How to Borrow against Your IRA Account
Borrowing against your IRA is a decision to be made carefully while considering all the advantages and disadvantages. In challenging economic times, it may be necessary to borrow money from your retirement in order to avoid a hardship that may result if action is not taken. In order to make this decision, there are six simple steps you can take to do what's best for your current situation and your future. All you will need for this process is computer access, a telephone, and the steps provided below.
Step 1- Research Your Options
It is important to first speak with the company you have your IRA through to inquire about the guidelines regarding borrowing from your account. Most IRA or retirement accounts will charge interest to the money you borrow. After assessing this interest rate, you will be able to research other loan options to see if lower rates are available to you. It is also suggested you inquire about the length of time for the loan, what your payment plan will be, how many loans may be taken from this account over the life of the account, and whether your payments will be deducted from your pay check or come as a monthly statement. Keep in mind that after you have borrowed this money, it will affect the rate at which your retirement grows until the loan has been paid in full.
Step 2- Look at the Advantages
Typically, taking a loan from your IRA is more advantageous than withdrawing from your account because you will not be subject to the same costly penalties since you are borrowing from yourself. The process of borrowing from your IRA requires less time allowing you access to money faster since the money borrowed is yours.
Step 3- Assessing the Disadvantages
Just as there are advantages, there are also disadvantages in borrowing from your IRA. One of the disadvantages is the money you withdraw will slow the growth of your retirement since it is not physically in the account. Another important factor to consider is what would happen if you were to leave your job, is your IRA portable? If you are unable to pay this money back after changing jobs, you may be subject to the 10 percent withdrawl penalty and the money will be taxed. Lastly, take into consideration that the money withdrawn will affect the amount of income you bring home since it is an additional monthly payment.

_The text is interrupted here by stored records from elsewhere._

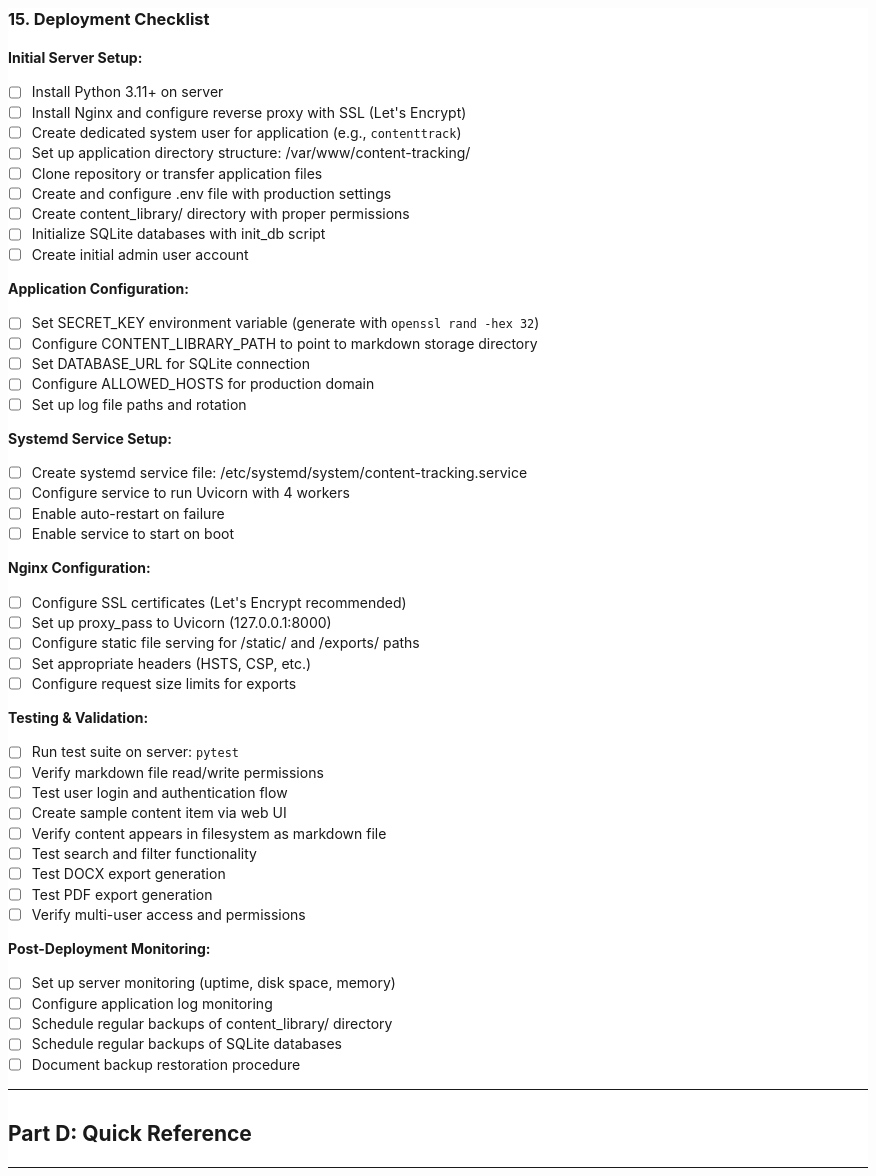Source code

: ### 15. Deployment Checklist

**Initial Server Setup:**
- [ ] Install Python 3.11+ on server
- [ ] Install Nginx and configure reverse proxy with SSL (Let's Encrypt)
- [ ] Create dedicated system user for application (e.g., `contenttrack`)
- [ ] Set up application directory structure: /var/www/content-tracking/
- [ ] Clone repository or transfer application files
- [ ] Create and configure .env file with production settings
- [ ] Create content_library/ directory with proper permissions
- [ ] Initialize SQLite databases with init_db script
- [ ] Create initial admin user account

**Application Configuration:**
- [ ] Set SECRET_KEY environment variable (generate with `openssl rand -hex 32`)
- [ ] Configure CONTENT_LIBRARY_PATH to point to markdown storage directory
- [ ] Set DATABASE_URL for SQLite connection
- [ ] Configure ALLOWED_HOSTS for production domain
- [ ] Set up log file paths and rotation

**Systemd Service Setup:**
- [ ] Create systemd service file: /etc/systemd/system/content-tracking.service
- [ ] Configure service to run Uvicorn with 4 workers
- [ ] Enable auto-restart on failure
- [ ] Enable service to start on boot

**Nginx Configuration:**
- [ ] Configure SSL certificates (Let's Encrypt recommended)
- [ ] Set up proxy_pass to Uvicorn (127.0.0.1:8000)
- [ ] Configure static file serving for /static/ and /exports/ paths
- [ ] Set appropriate headers (HSTS, CSP, etc.)
- [ ] Configure request size limits for exports

**Testing & Validation:**
- [ ] Run test suite on server: `pytest`
- [ ] Verify markdown file read/write permissions
- [ ] Test user login and authentication flow
- [ ] Create sample content item via web UI
- [ ] Verify content appears in filesystem as markdown file
- [ ] Test search and filter functionality
- [ ] Test DOCX export generation
- [ ] Test PDF export generation
- [ ] Verify multi-user access and permissions

**Post-Deployment Monitoring:**
- [ ] Set up server monitoring (uptime, disk space, memory)
- [ ] Configure application log monitoring
- [ ] Schedule regular backups of content_library/ directory
- [ ] Schedule regular backups of SQLite databases
- [ ] Document backup restoration procedure

---

## Part D: Quick Reference
---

Step 4- How Much Money Do You Need
After researching your loan options and evaluating the advantages and disadvantage, sit down and figure out how much money you will need to address the issue at hand. The goal is to borrow only what is necessary to minimize the amount of money you withdraw, therefore leaving maximal money for growth.
Step 5- Speaking with Human Resources
After deciding you want to borrow from your IRA and figuring out the dollar amount needed, you will be ready to speak with the Human Resources department at your job. You will need to inquire about whether or not this will have any impact on their contributions to your retirement, if there is any paperwork they require you to fill out, and if your loan payments can be directly debited from your pay check.
Step 6- Applying for the Loan
Now you are ready to speak with the company you have your IRA through and start the loan process. Many companies offer this application online or over the phone with a representative. You also have the ability to look at your institution online to find out what information is necessary in order to complete the application process. This process is typically not too lengthy, at most ten days, and you may have the option to receive your funds through direct deposit.